Trauma / pembatalan masa lalu sebagai anteseden
Van der Kolk, Perry, dan Herman (1991) melakukan penelitian terhadap pasien yang menunjukkan perilaku memotong dan bunuh diri. Mereka menemukan bahwa paparan pelecehan fisik atau pelecehan seksual, pengabaian fisik atau emosi, dan kondisi keluarga yang kacau selama masa kanak-kanak, latensi, dan remaja adalah prediktor yang dapat diandalkan dari jumlah dan tingkat keparahan pemotongan. Semakin awal pelecehan dimulai, semakin besar kemungkinan subyek untuk memotong dan semakin parah pemotongan mereka. Korban pelecehan seksual kemungkinan besar akan dipotong. Mereka meringkas, ...

mengabaikan [adalah] prediktor yang paling kuat dari perilaku merusak diri sendiri. Ini menyiratkan bahwa meskipun trauma masa kanak-kanak berkontribusi besar pada inisiasi perilaku merusak diri sendiri, kurangnya keterikatan yang aman mempertahankannya. Mereka... yang tidak dapat mengingat merasa istimewa atau dicintai oleh siapa pun ketika anak-anak paling tidak mampu... mengendalikan perilaku merusak diri mereka.

instagram viewer

Dalam makalah yang sama ini, van der Kolk et al. perhatikan bahwa disosiasi dan frekuensi pengalaman disosiatif tampaknya terkait dengan adanya perilaku yang merugikan diri sendiri. Disosiasi di masa dewasa juga secara positif terkait dengan pelecehan, penelantaran, atau trauma sebagai seorang anak.

Lebih banyak dukungan untuk teori bahwa pelecehan fisik atau seksual atau trauma adalah anteseden penting untuk perilaku ini berasal dari artikel 1989 di American Journal of Psychiatry. Greenspan dan Samuel menyajikan tiga kasus di mana perempuan yang tampaknya tidak memiliki psikopatologi sebelumnya disajikan sebagai pemotong diri setelah pemerkosaan traumatis.

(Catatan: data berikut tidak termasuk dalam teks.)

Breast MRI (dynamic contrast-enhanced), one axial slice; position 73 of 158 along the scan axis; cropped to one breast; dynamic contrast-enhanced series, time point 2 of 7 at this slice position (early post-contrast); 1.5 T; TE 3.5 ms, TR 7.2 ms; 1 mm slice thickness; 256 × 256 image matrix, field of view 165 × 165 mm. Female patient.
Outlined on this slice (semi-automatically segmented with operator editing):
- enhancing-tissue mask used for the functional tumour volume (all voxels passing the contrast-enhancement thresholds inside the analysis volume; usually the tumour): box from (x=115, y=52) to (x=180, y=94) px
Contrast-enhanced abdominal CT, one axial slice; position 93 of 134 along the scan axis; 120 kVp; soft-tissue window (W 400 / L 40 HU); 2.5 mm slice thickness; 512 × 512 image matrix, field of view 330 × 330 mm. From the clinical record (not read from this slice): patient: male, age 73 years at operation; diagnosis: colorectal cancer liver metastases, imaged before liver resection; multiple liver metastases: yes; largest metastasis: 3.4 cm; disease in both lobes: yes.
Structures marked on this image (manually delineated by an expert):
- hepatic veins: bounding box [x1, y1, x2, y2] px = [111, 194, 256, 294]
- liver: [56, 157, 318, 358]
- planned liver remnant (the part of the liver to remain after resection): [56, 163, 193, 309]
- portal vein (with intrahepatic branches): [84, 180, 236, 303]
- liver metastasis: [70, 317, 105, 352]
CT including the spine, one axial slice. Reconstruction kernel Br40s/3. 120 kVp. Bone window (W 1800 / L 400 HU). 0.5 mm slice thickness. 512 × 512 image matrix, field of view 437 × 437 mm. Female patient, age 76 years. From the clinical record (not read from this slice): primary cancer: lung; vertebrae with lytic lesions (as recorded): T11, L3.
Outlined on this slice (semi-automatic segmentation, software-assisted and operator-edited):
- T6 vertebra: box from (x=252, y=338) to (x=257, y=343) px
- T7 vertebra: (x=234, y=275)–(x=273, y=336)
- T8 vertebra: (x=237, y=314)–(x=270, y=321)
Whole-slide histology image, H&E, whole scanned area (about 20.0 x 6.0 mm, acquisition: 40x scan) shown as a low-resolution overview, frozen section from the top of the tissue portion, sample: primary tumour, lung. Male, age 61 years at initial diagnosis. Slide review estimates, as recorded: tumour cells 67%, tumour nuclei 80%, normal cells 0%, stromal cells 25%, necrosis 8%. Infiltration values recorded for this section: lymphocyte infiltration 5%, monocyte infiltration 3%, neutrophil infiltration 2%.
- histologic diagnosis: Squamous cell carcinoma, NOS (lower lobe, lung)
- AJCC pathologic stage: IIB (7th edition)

Validasi bebas dari penyalahgunaan

Meskipun pelecehan dan pelecehan seksual dan fisik tampaknya dapat memicu perilaku melukai diri sendiri, kebalikannya tidak berlaku: banyak dari mereka yang melukai diri sendiri tidak menderita pelecehan di masa kecil. Sebuah studi tahun 1994 oleh Zweig-Frank et al. menunjukkan tidak ada hubungan sama sekali antara pelecehan, disosiasi, dan cedera diri di antara pasien yang didiagnosis dengan gangguan kepribadian borderline. Sebuah studi lanjutan oleh Brodsky, et al. (1995) juga menunjukkan bahwa pelecehan sebagai seorang anak bukan penanda untuk disosiasi dan cedera diri sebagai orang dewasa. Karena penelitian ini dan lainnya serta pengamatan pribadi, menjadi jelas bagi saya bahwa ada beberapa karakteristik dasar hadir pada orang yang melukai diri sendiri yang tidak hadir pada mereka yang tidak, dan bahwa faktornya adalah sesuatu yang lebih halus daripada pelecehan sebagai anak. Membaca karya Linehan memberikan ide bagus tentang apa faktornya.

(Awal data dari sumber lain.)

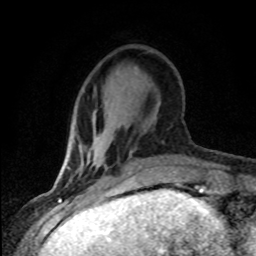
Breast MRI (dynamic contrast-enhanced), one axial slice. Slice 25 of 80 in the series (ordered by position). Cropped to one breast. Dynamic contrast-enhanced series, time point 2 of 8 at this slice position (early post-contrast). 1.5 T. TE 4.2 ms, TR 7.1 ms. 256 × 256 image matrix, field of view 145 × 145 mm. Female patient.
Outlined on this slice (semi-automatic segmentation, software-assisted and operator-edited):
- enhancing-tissue mask used for the functional tumour volume (all voxels passing the contrast-enhancement thresholds inside the analysis volume; usually the tumour): bounding box (x1, y1, x2, y2) in pixels: (80, 150, 85, 167)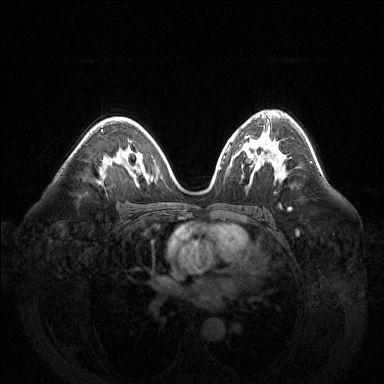
Breast MRI (dynamic contrast-enhanced), one axial slice; dynamic contrast-enhanced series, time point 2 of 6 at this slice position (early post-contrast); 1.5 T; TE 1.6 ms, TR 4.6 ms; 1.2 mm slice thickness; 384 × 384 image matrix. Female patient.
Annotated regions visible in this slice (semi-automatically segmented with operator editing):
- enhancing-tissue mask used for the functional tumour volume (all voxels passing the contrast-enhancement thresholds inside the analysis volume; usually the tumour): bounding box [x1, y1, x2, y2] px = [101, 129, 103, 132]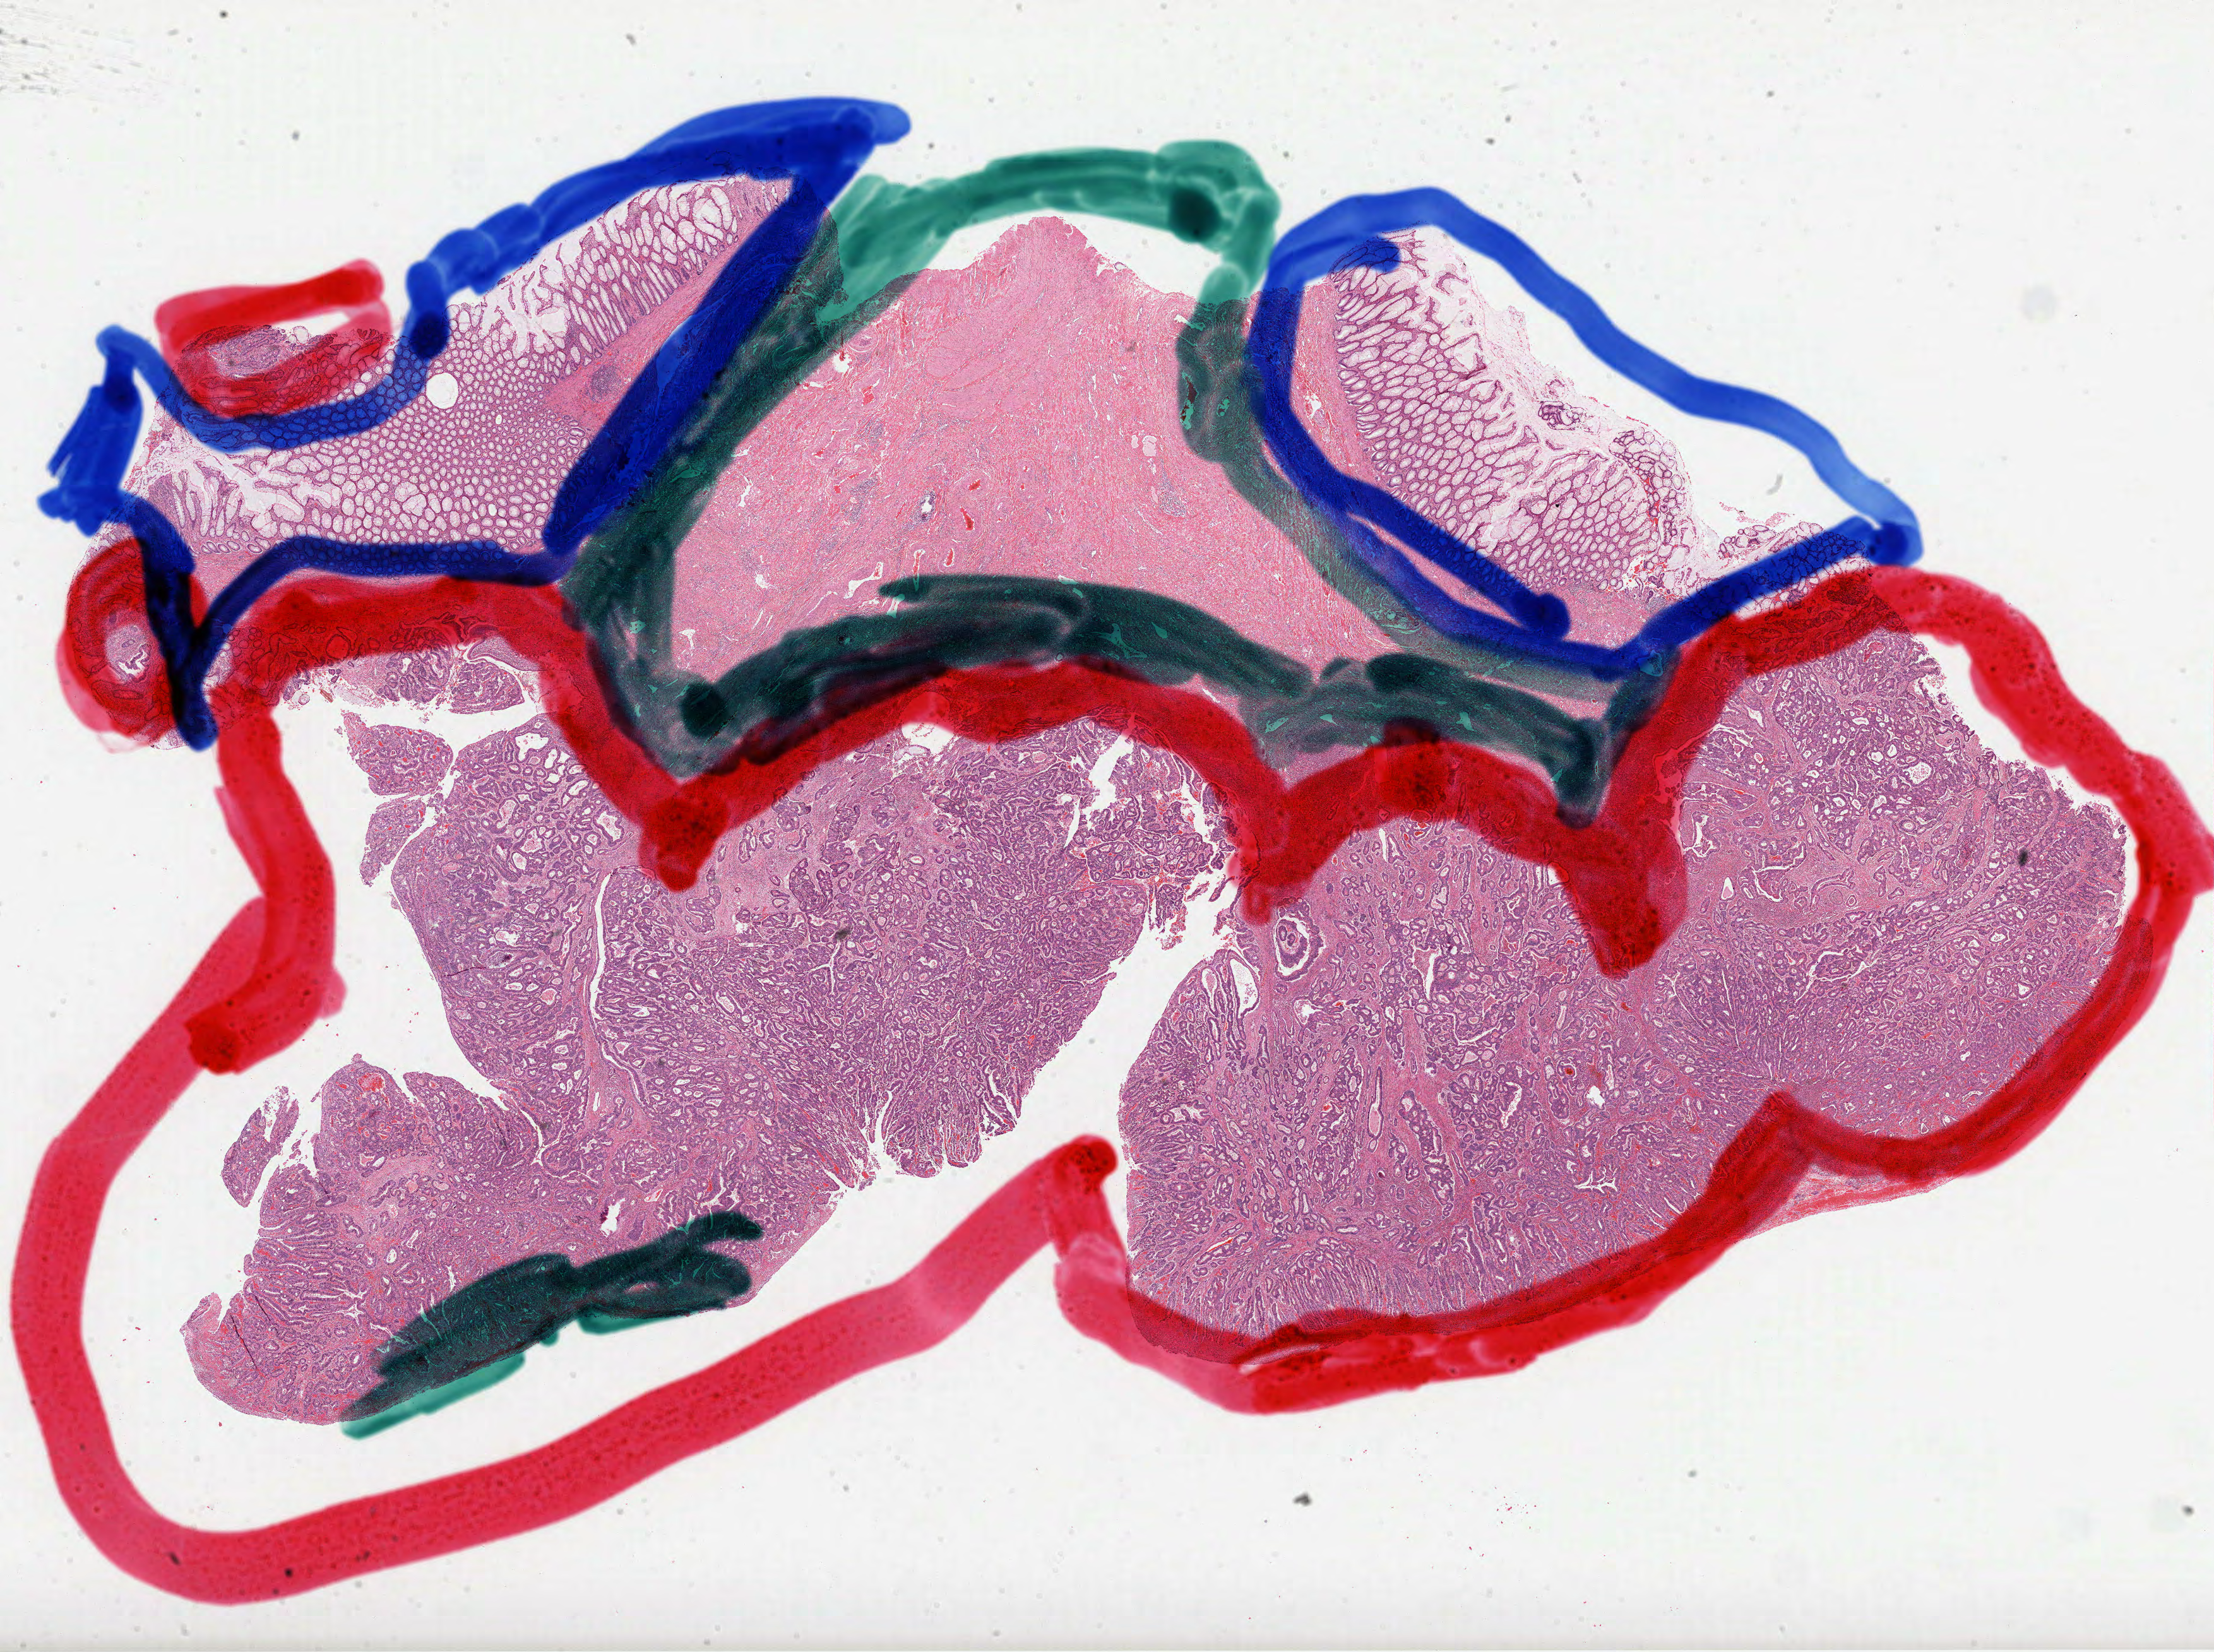
Whole-slide histology image, H&E — whole scanned area (about 28.3 x 21.1 mm) shown as a low-resolution overview. Formalin-fixed paraffin-embedded (FFPE) diagnostic section. Primary tumour sample from the colon. Patient: female, age at initial diagnosis 54 years.
• histologic diagnosis: Adenocarcinoma, NOS (sigmoid colon)
• lymph nodes positive (case pathology): 0 of 3 examined
• AJCC pathologic stage: I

Linehan (1993a) berbicara tentang orang-orang yang SI tumbuh dalam "lingkungan yang tidak valid." Sementara rumah yang kejam tentu saja memenuhi syarat sebagai tidak sah, demikian juga situasi "normal" lainnya. Dia berkata:

Lingkungan yang tidak valid adalah lingkungan di mana komunikasi pengalaman pribadi dipenuhi oleh respons yang tidak menentu, tidak pantas, atau ekstrem. Dengan kata lain, ekspresi pengalaman pribadi tidak divalidasi; sebaliknya sering dihukum dan / atau diremehkan. pengalaman emosi yang menyakitkan diabaikan. Interpretasi individu terhadap perilakunya sendiri, termasuk pengalaman dari maksud dan motivasi dari perilakunya, ditolak ...

Validasi memiliki dua karakteristik utama. Pertama, ini memberitahu individu bahwa dia salah dalam deskripsi dan analisisnya tentang pengalamannya sendiri, terutama dalam pandangannya tentang apa yang menyebabkan emosi, kepercayaan, dan tindakannya sendiri. Kedua, ini menghubungkan pengalamannya dengan karakteristik atau sifat kepribadian yang tidak dapat diterima secara sosial.

Pembatalan ini dapat mengambil banyak bentuk:

  • "Kamu marah tapi kamu tidak akan mengakuinya."
  • "Kamu bilang tidak, tapi maksudmu ya, aku tahu."
  • "Kamu benar-benar melakukan (sesuatu yang sebenarnya tidak kamu lakukan). Berhenti berbohong."
  • "Kamu hipersensitif."
  • "Kamu hanya malas." "
  • Saya tidak akan membiarkan Anda memanipulasi saya seperti itu. "
  • "Semangatlah. Jepret dari itu. Anda bisa melupakan ini. "
  • "Jika kamu hanya melihat sisi baiknya dan berhenti menjadi pesimis ..."
  • "Kamu tidak berusaha cukup keras."
  • "Aku akan memberimu sesuatu untuk dimarahi!"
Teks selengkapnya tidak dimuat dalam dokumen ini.